GPU fallen off bus

This problem has been happening almost every day recently and has seriously affected my work. The system only returns to normal briefly each time it restarts.
bugs:

May 25 23:40:57 xmu-NMR kernel: [ 1161.724285] NVRM: GPU at PCI:0000:89:00: GPU-4723a2af-e63f-10f1-256e-7b1bc2aa6692
May 25 23:40:57 xmu-NMR kernel: [ 1161.724288] NVRM: GPU Board Serial Number: 
May 25 23:40:57 xmu-NMR kernel: [ 1161.724291] NVRM: Xid (PCI:0000:89:00): 79, pid=7147, GPU has fallen off the bus.
May 25 23:40:57 xmu-NMR kernel: [ 1161.724294] NVRM: GPU 0000:89:00.0: GPU has fallen off the bus.
May 25 23:40:57 xmu-NMR kernel: [ 1161.724295] NVRM: GPU 0000:89:00.0: GPU is on Board .
May 25 23:40:57 xmu-NMR kernel: [ 1161.724324] NVRM: A GPU crash dump has been created. If possible, please run
May 25 23:40:57 xmu-NMR kernel: [ 1161.724324] NVRM: nvidia-bug-report.sh as root to collect this data before
May 25 23:40:57 xmu-NMR kernel: [ 1161.724324] NVRM: the NVIDIA kernel module is unloaded.

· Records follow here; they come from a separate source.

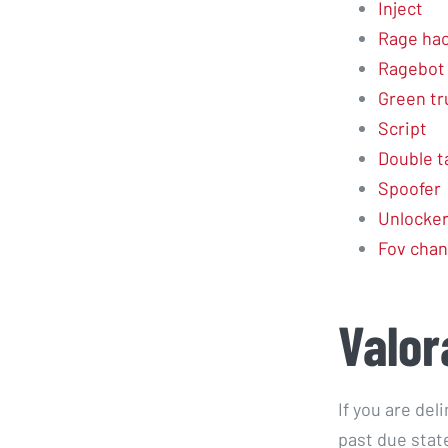
Inject
Rage ha
Ragebot
Green tr
Script
Double t
Spoofer
Unlocke
Fov cha
Valor
If you are del
past due stat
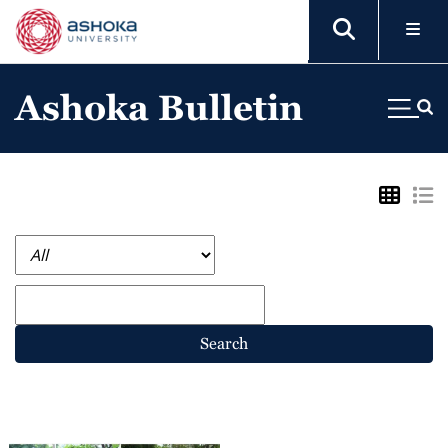
Ashoka Bulletin
Search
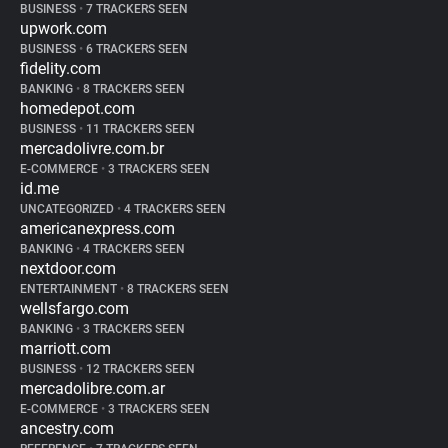
BUSINESS
•
7 TRACKERS SEEN
upwork.com
BUSINESS
•
6 TRACKERS SEEN
fidelity.com
BANKING
•
8 TRACKERS SEEN
homedepot.com
BUSINESS
•
11 TRACKERS SEEN
mercadolivre.com.br
E-COMMERCE
•
3 TRACKERS SEEN
id.me
UNCATEGORIZED
•
4 TRACKERS SEEN
americanexpress.com
BANKING
•
4 TRACKERS SEEN
nextdoor.com
ENTERTAINMENT
•
8 TRACKERS SEEN
wellsfargo.com
BANKING
•
3 TRACKERS SEEN
marriott.com
BUSINESS
•
12 TRACKERS SEEN
mercadolibre.com.ar
E-COMMERCE
•
3 TRACKERS SEEN
ancestry.com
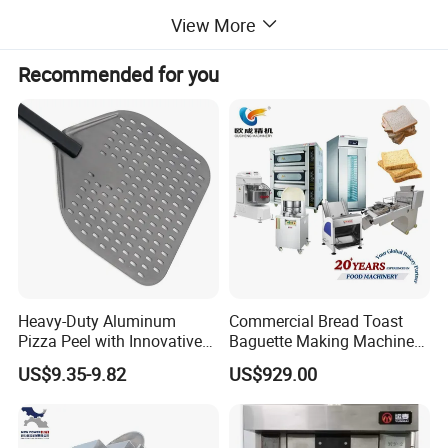
View More
machines, BBQ grills, and more. Additionally,
Recommended for you
we offer ice making machines, ice cream
machines, mixers, dishwashers, and food
trolleys. Our equipment can be found in
various establishments, including hotels,
restaurants, supermarkets, chain shops,
Heavy-Duty Aluminum
Commercial Bread Toast
Pizza Peel with Innovative
Baguette Making Machine
catering bars, fast food trailers, and food
Perforated Design
Production Line Hot Selling
US$9.35-9.82
US$929.00
Complete Baking Bakery
Machine Equipment
processing industries. Trust in our reliable
Maquina De Pan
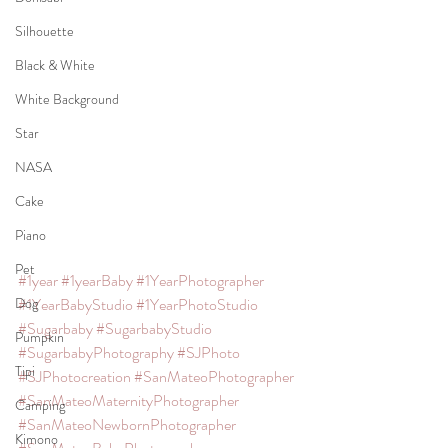
Silhouette
Black & White
White Background
Star
NASA
Cake
Piano
Pet
#1year
#1yearBaby
#1YearPhotographer
#1YearBabyStudio
#1YearPhotoStudio
Dog
#Sugarbaby
#SugarbabyStudio
Pumpkin
#SugarbabyPhotography
#SJPhoto
Tipi
#SJPhotocreation
#SanMateoPhotographer
#SanMateoMaternityPhotographer
Camping
#SanMateoNewbornPhotographer
Kimono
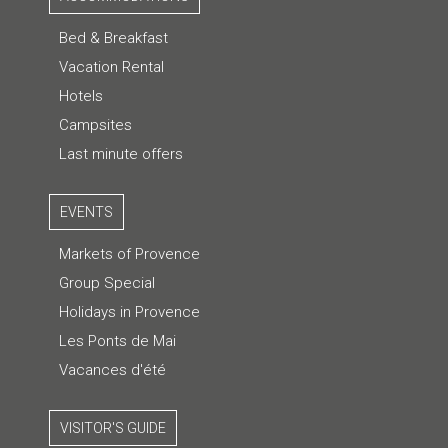
Bed & Breakfast
Vacation Rental
Hotels
Campsites
Last minute offers
EVENTS
Markets of Provence
Group Special
Holidays in Provence
Les Ponts de Mai
Vacances d'été
VISITOR'S GUIDE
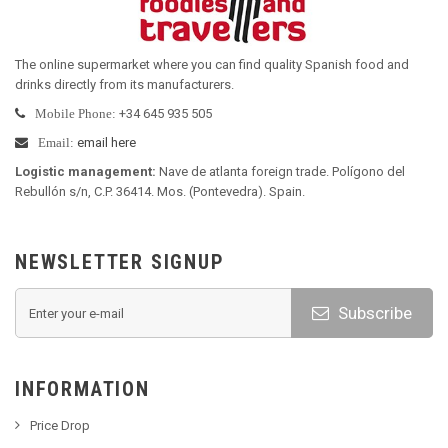
The online supermarket where you can find quality Spanish food and
drinks directly from its manufacturers
.
+34 645 935 505
Mobile Phone:
email here
Email:
Logistic management
:
Nave de atlanta foreign trade. Polígono del
Rebullón s/n, C.P. 36414. Mos. (Pontevedra). Spain.
NEWSLETTER SIGNUP
Subscribe
INFORMATION
Price Drop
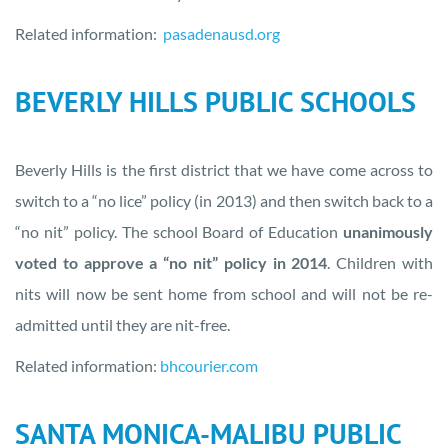
Related information:
pasadenausd.org
BEVERLY HILLS PUBLIC SCHOOLS
Beverly Hills is the first district that we have come across to
switch to a “no lice” policy (in 2013) and then switch back to a
“no nit” policy. The school Board of Education
unanimously
voted to approve a “no nit” policy in 2014
. Children with
nits will now be sent home from school and will not be re-
admitted until they are nit-free.
Related information:
bhcourier.com
SANTA MONICA-MALIBU PUBLIC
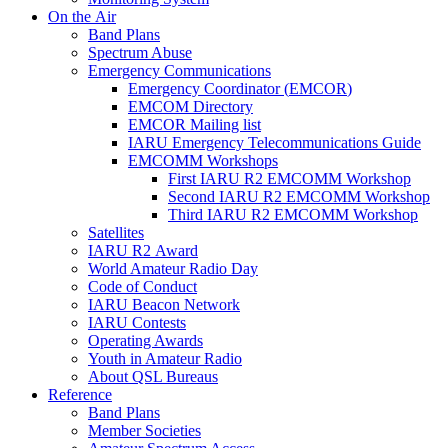
On the Air
Band Plans
Spectrum Abuse
Emergency Communications
Emergency Coordinator (
EMCOR
)
EMCOM
Directory
EMCOR
Mailing list
IARU
Emergency Telecommunications Guide
EMCOMM
Workshops
First
IARU
R2
EMCOMM
Workshop
Second
IARU
R2
EMCOMM
Workshop
Third
IARU
R2
EMCOMM
Workshop
Satellites
IARU
R2
Award
World Amateur Radio Day
Code of Conduct
IARU
Beacon Network
IARU
Contests
Operating Awards
Youth in Amateur Radio
About
QSL
Bureaus
Reference
Band Plans
Member Societies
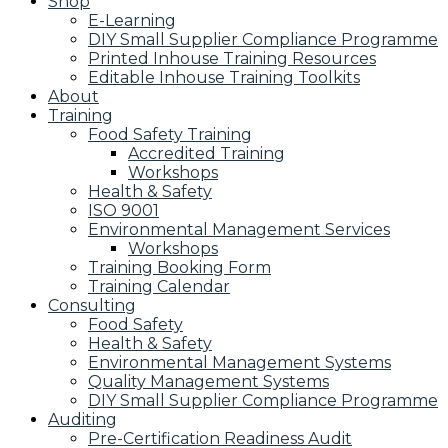
Shop
E-Learning
DIY Small Supplier Compliance Programme
Printed Inhouse Training Resources
Editable Inhouse Training Toolkits
About
Training
Food Safety Training
Accredited Training
Workshops
Health & Safety
ISO 9001
Environmental Management Services
Workshops
Training Booking Form
Training Calendar
Consulting
Food Safety
Health & Safety
Environmental Management Systems
Quality Management Systems
DIY Small Supplier Compliance Programme
Auditing
Pre-Certification Readiness Audit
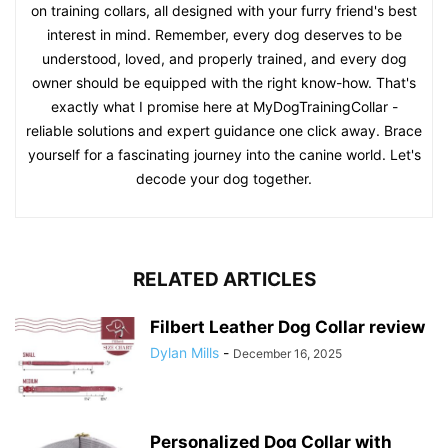
on training collars, all designed with your furry friend's best
interest in mind. Remember, every dog deserves to be
understood, loved, and properly trained, and every dog
owner should be equipped with the right know-how. That's
exactly what I promise here at MyDogTrainingCollar -
reliable solutions and expert guidance one click away. Brace
yourself for a fascinating journey into the canine world. Let's
decode your dog together.
RELATED ARTICLES
Filbert Leather Dog Collar review
Dylan Mills
-
December 16, 2025
Personalized Dog Collar with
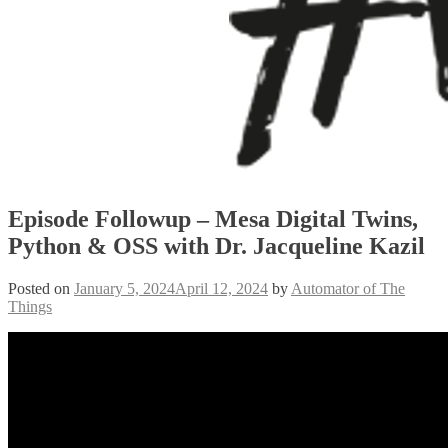
Episode Followup – Mesa Digital Twins,
Python & OSS with Dr. Jacqueline Kazil
Posted on
January 5, 2024
April 12, 2024
by
Automator of The
Things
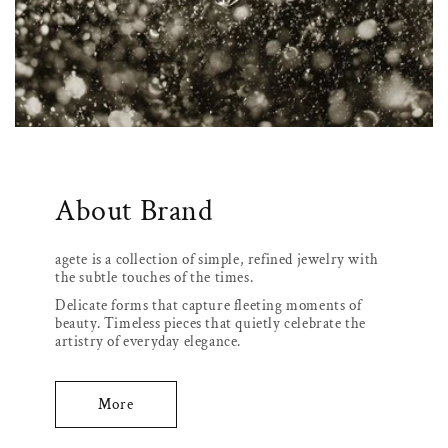
About Brand
agete is a collection of simple, refined jewelry with
the subtle touches of the times.
Delicate forms that capture fleeting moments of
beauty. Timeless pieces that quietly celebrate the
artistry of everyday elegance.
More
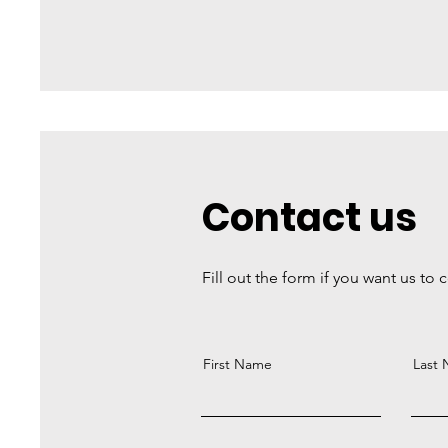
Contact us
Fill out the form if you want us to 
First Name
Last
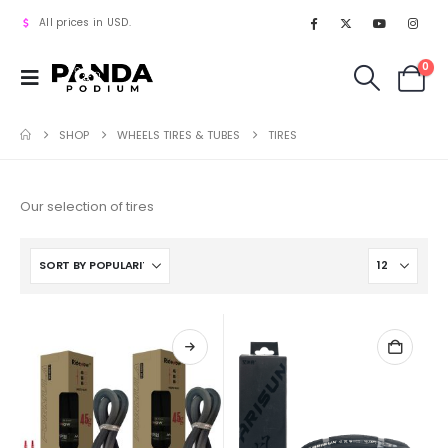
All prices in USD.
0
SHOP
WHEELS TIRES & TUBES
TIRES
Our selection of tires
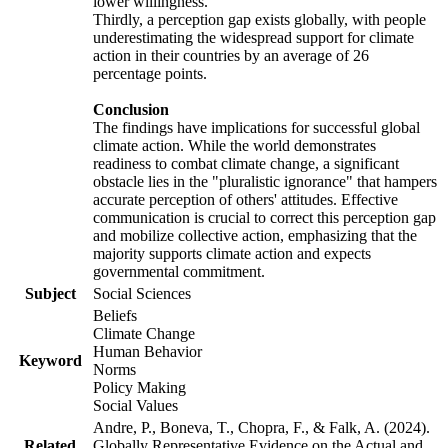
lower willingness.
Thirdly, a perception gap exists globally, with people
underestimating the widespread support for climate
action in their countries by an average of 26
percentage points.
Conclusion
The findings have implications for successful global
climate action. While the world demonstrates
readiness to combat climate change, a significant
obstacle lies in the "pluralistic ignorance" that hampers
accurate perception of others' attitudes. Effective
communication is crucial to correct this perception gap
and mobilize collective action, emphasizing that the
majority supports climate action and expects
governmental commitment.
Subject
Social Sciences
Beliefs
Climate Change
Human Behavior
Keyword
Norms
Policy Making
Social Values
Andre, P., Boneva, T., Chopra, F., & Falk, A. (2024).
Related
Globally Representative Evidence on the Actual and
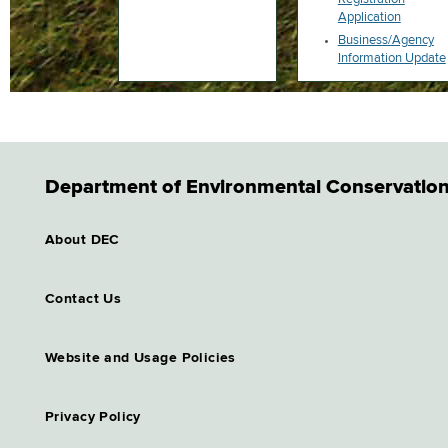
Application
Business/Agency
Information Update
Department of Environmental Conservatio
About DEC
Contact Us
Website and Usage Policies
Privacy Policy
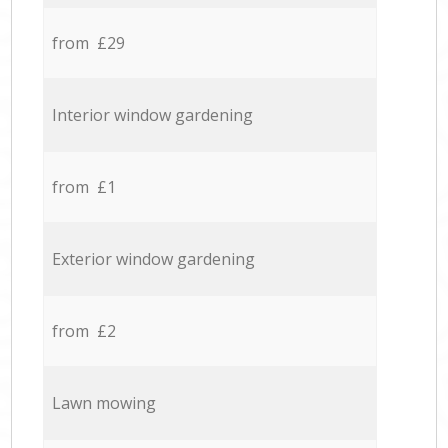
from £29
Interior window gardening
from £1
Exterior window gardening
from £2
Lawn mowing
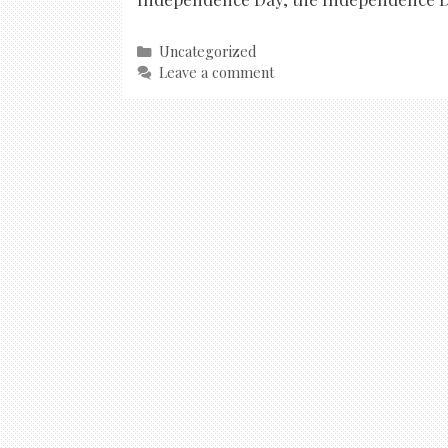
Categories
Uncategorized
Leave a comment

nvidia-bug-report.log.gz (3.6 MB)

I’ve been getting those recently too. Super annoying. Last time this happened I’ve noticed a red LED light up next to the power cables on my 3090. Seeing how this issue could be related to power supply, I’ve tried replugging both cables, both on the GPU side and PSU side. I’m hoping this will fix it but I’m not sure.

I’m wondering if this could be a driver issue given that it seems to have started recently. I run the latest one - 510.68.02.

Please try limiting boost clocks using nvidia-smi -lgc on boot to check if this is a psu issue.